Читаем The Outlaw Album: Stories полностью

            There was a good deal of blood, and his arms and legs and fingers and all shook pretty jittery for a spell. His face was to the hay and the blood built a creek down his backbone. He messed himself so I could smell it strong standing back from him a distance.

            I had sat down and started poking him with a stick by the time Ma got home from work. He wasn’t shaking that much anymore. She screamed, yanked on her hair, called for an ambulance, and asked me, Who did this? I said, The last girl he was after done it. Ma said, Oh, my, if he don’t die what’ll we do?

            Ma works, so he became my baby to take care of once they turned him out of the hospital. He was there almost all summer, s’posed to pass away any ol’ day but he never. Doctor said, He’ll need constant care, like a newborn. Ma said, I got a job already—he’s yours, hon.
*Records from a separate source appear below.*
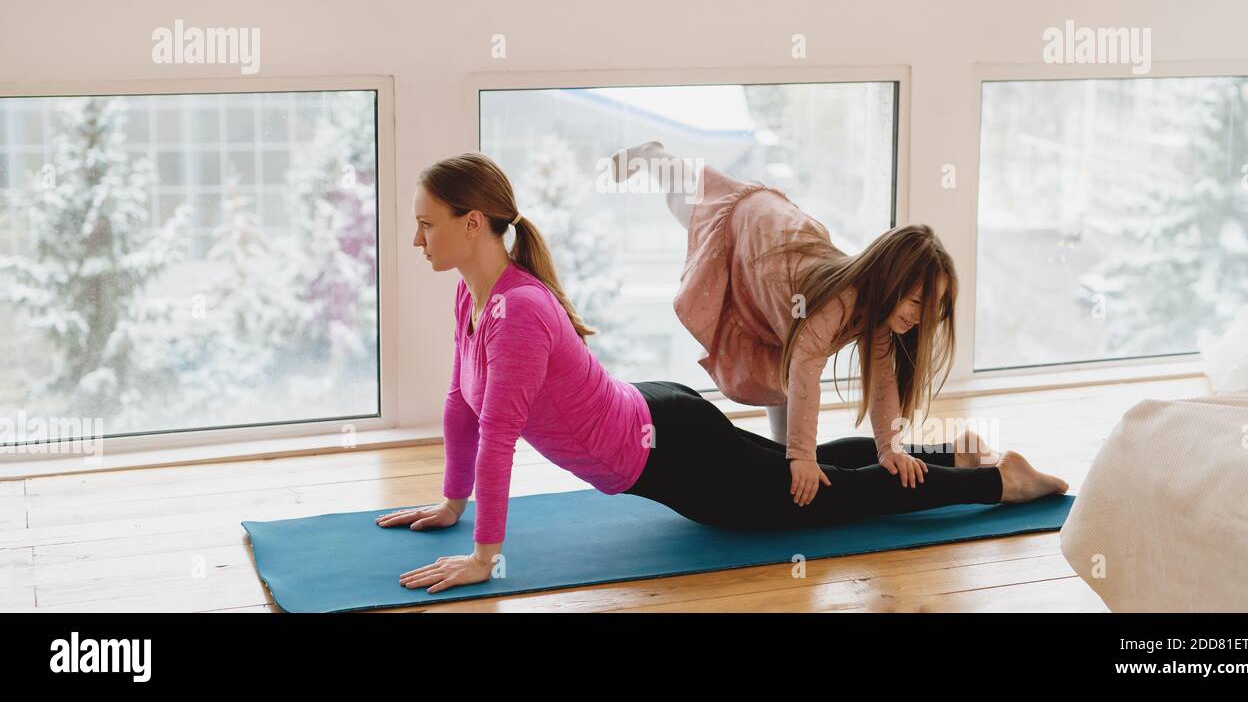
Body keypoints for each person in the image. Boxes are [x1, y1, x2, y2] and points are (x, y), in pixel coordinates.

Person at [378, 151, 1068, 596]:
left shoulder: (518, 311)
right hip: (661, 428)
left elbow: (498, 434)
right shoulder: (478, 296)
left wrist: (482, 554)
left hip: (671, 452)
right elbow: (462, 407)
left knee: (832, 497)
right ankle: (953, 455)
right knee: (808, 468)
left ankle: (998, 481)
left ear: (472, 224)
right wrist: (451, 502)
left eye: (426, 224)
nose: (416, 239)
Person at [609, 140, 977, 506]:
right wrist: (803, 456)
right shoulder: (834, 303)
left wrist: (890, 448)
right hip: (753, 226)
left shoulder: (880, 314)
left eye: (929, 310)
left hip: (784, 273)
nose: (918, 317)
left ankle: (783, 456)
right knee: (687, 204)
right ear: (891, 279)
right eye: (915, 302)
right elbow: (805, 376)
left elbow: (883, 380)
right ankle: (654, 157)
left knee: (781, 377)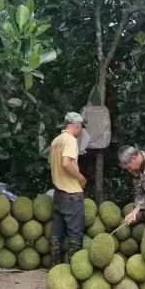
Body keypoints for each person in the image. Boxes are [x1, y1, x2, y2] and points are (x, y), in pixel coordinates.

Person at [49, 112, 87, 264]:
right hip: (72, 194)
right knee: (75, 235)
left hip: (58, 193)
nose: (82, 130)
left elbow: (54, 164)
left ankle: (55, 266)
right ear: (76, 126)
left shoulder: (56, 141)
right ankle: (74, 270)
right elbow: (65, 163)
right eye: (81, 127)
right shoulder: (70, 140)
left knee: (56, 234)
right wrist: (81, 177)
            You finally get an ogre under your thumb and you can’t hardly keep from torturing him some at first. That’s how it started with my baby, torturing him a little bit now and then, but his face hardly twitched and his eyes just stayed focused on something over yon behind the clouds that he couldn’t look away from, so it wasn’t as much fun as you figure torturing an ogre should be. I wheeled him out to the yard in thunderstorms and left him set there in his metal chair. Rain beat on him and blown leaves stuck to his face, but he never caught pneumonia or a lightning bolt. I poured bird feed into a bread pan and set him along the tree line with the pan on his lap. One day I put him in a frilly pink dress Ma had and did his hair up in a French bun and used the whole bucket of Ma’s makeup on him—eyeliner, rouge, lipstick—and wheeled him out front to the road and left him sit all day beside the mailbox, for every passing neighbor and stranger to see, until Ma found him and wheeled him back to the house. Then she and me spent the evening curling his hair like Shirley Temple and laughing, hooking bras on him, drawing movie star moles on his cheeks, searching for just the right spot until he looked like a disease had got him, trying all the shades of lipstick on his sagged mouth, and cherry red worked best, we figured, with his complexion.
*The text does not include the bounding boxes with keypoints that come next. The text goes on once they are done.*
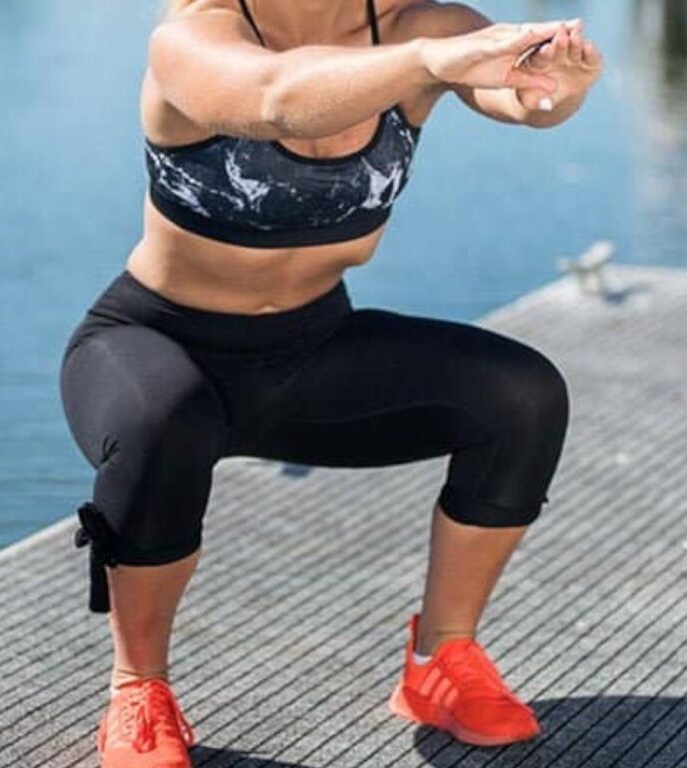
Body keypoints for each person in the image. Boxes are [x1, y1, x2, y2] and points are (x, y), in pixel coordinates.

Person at [58, 1, 603, 765]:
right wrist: (427, 64)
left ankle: (440, 661)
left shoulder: (416, 29)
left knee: (522, 397)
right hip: (157, 343)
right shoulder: (194, 35)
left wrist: (560, 88)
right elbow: (275, 97)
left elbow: (520, 99)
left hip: (314, 347)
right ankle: (137, 690)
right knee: (162, 422)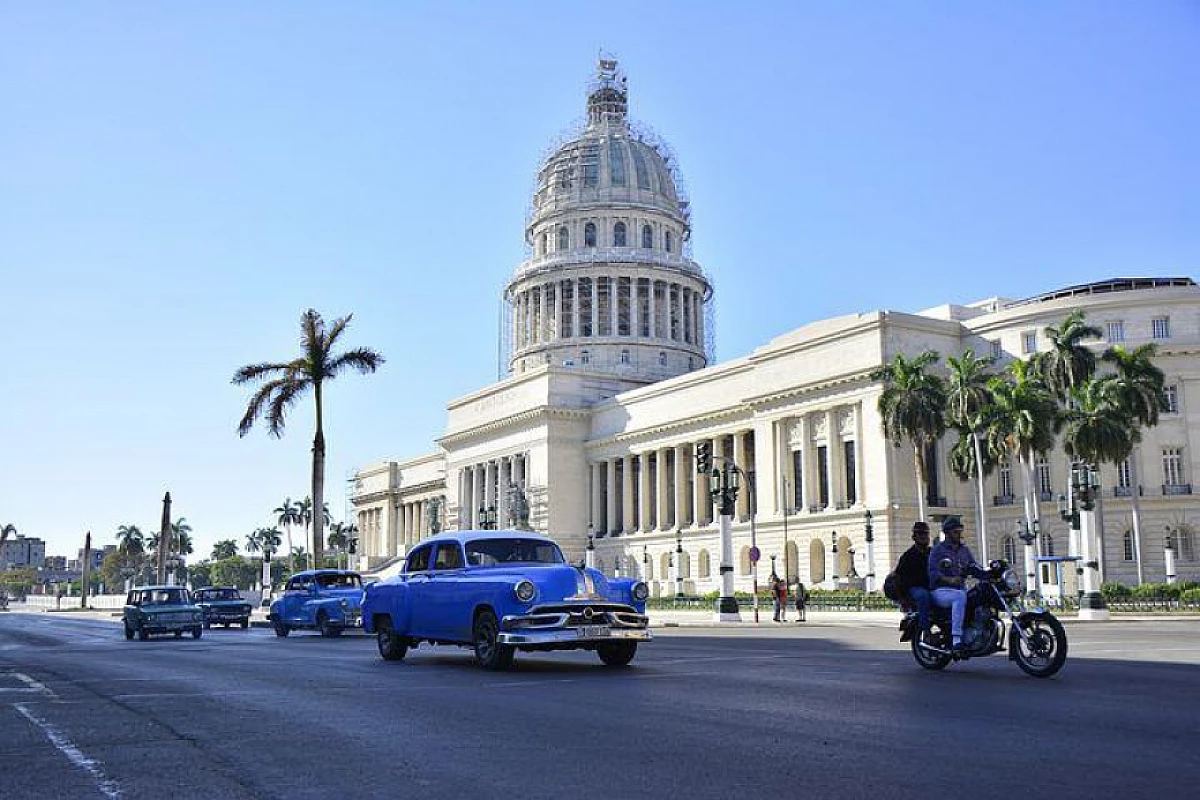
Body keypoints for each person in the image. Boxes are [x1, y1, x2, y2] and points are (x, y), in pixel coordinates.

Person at [928, 516, 986, 654]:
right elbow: (932, 573)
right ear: (947, 533)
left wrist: (990, 573)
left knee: (980, 596)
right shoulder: (938, 550)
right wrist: (949, 580)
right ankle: (956, 639)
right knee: (959, 597)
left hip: (959, 589)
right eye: (955, 532)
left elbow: (973, 566)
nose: (959, 534)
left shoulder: (964, 550)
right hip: (940, 591)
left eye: (960, 531)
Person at [893, 521, 933, 642]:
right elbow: (899, 578)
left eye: (926, 534)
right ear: (914, 537)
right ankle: (926, 631)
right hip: (915, 588)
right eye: (920, 534)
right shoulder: (908, 556)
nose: (924, 537)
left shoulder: (933, 553)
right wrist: (903, 599)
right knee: (923, 596)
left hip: (933, 586)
            I had to feed him pabulum with a cereal spoon and squirt water into his throat so his pills would go down. He could chew, which must be the last reflex to shut off in a body, or something. Once I rolled him all the way around on the paved road to the river, and shoved him into the water up to his neck. He made a picture, with only his head poked up for turtles to rest on, while tiny white waves lapped at his jowls, and the chair scooted slightly in the current. I left him there for fate to find him easy, and floated away to the bridge, where I dove and dove for tourist treasure that might’ve washed down from all the canoes that take spills upstream, and let the sun dry me after, then dawdled back to where he waited. He wasn’t exactly where I left him, but was fine, cold but fine, and I had a terrible awful time wheeling such a big fat wet baby uphill to home.

            Twice a day I slid the thunder pan under him and wiped his butt, and every three days I shaved his face with an old straight razor in case my hands shook and he got cut to ribbons by accident. I wiped the drool from his chin when he slobbered, which was always, spent most of my time with him, and in about a month I caught myself singing at him, “You are my sunshine…” and such—baby music, the kind you coo more than sing. I puked out the front door, catching myself that way, the first time. It was awful, awful, singing happy words to a baby that had done so much bad in this world, but soon it started to happen again, about every day, and I got used to catching myself singing to him, accepted it as a human thing of mystery.

            He was helpless, and I took to wondering if Uncle was still evil now that he’d become a helpless baby. Do babies learn evil in the run of their days, or bring it with them from the other side of all that you can see? He drooled and I held a rag to his lips, and wheeled him outside into the fresh air and bright light, shoved him along the driveway, to and fro, singing.